* [EXERCISE INSTRUCTIONS]: Where "APERTURE" appears in a line of the entries below, that line should be copied.
*** Opening TASK INPUTS ***
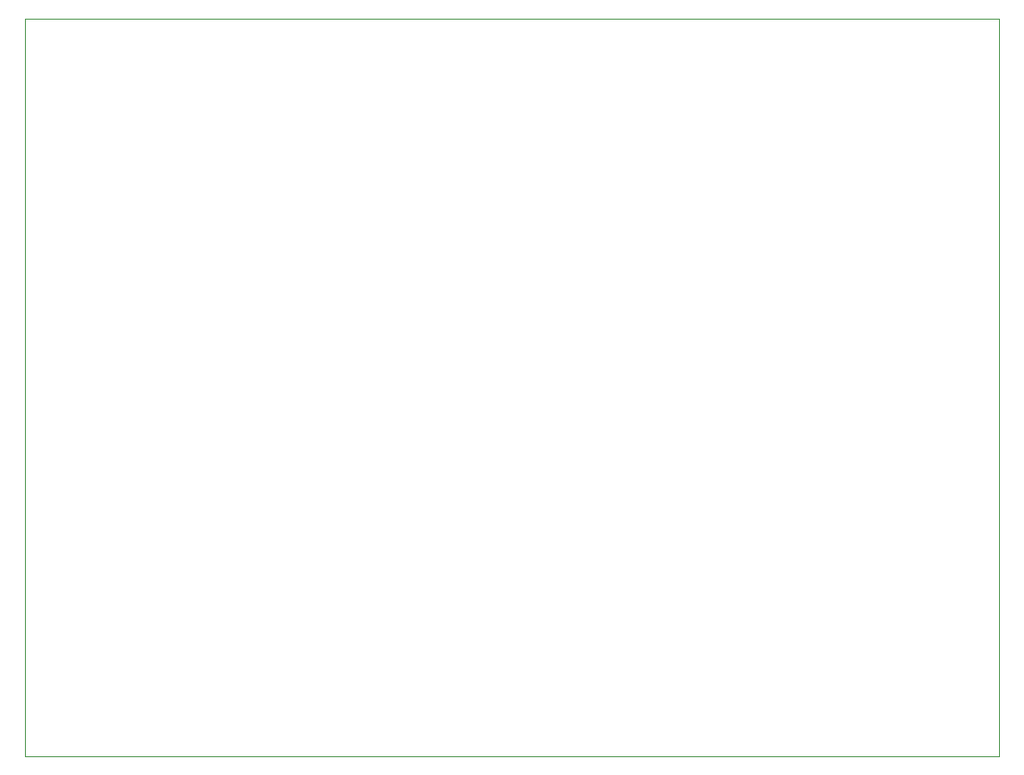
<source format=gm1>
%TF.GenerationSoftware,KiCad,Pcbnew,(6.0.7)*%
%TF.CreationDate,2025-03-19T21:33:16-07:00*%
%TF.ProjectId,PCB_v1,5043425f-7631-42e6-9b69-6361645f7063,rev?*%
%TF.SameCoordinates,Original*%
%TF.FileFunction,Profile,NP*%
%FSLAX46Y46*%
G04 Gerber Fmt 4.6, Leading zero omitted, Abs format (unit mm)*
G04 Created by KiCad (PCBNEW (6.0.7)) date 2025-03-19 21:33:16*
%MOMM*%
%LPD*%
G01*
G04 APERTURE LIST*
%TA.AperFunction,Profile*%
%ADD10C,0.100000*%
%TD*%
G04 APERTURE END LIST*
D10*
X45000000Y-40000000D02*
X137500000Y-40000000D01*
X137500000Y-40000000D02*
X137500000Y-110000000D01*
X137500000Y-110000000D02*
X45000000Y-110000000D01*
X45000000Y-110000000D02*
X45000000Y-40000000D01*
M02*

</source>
*** Closing TASK INPUTS ***
* [TASK RESPONSE]:
G04 APERTURE LIST*
G04 APERTURE END LIST*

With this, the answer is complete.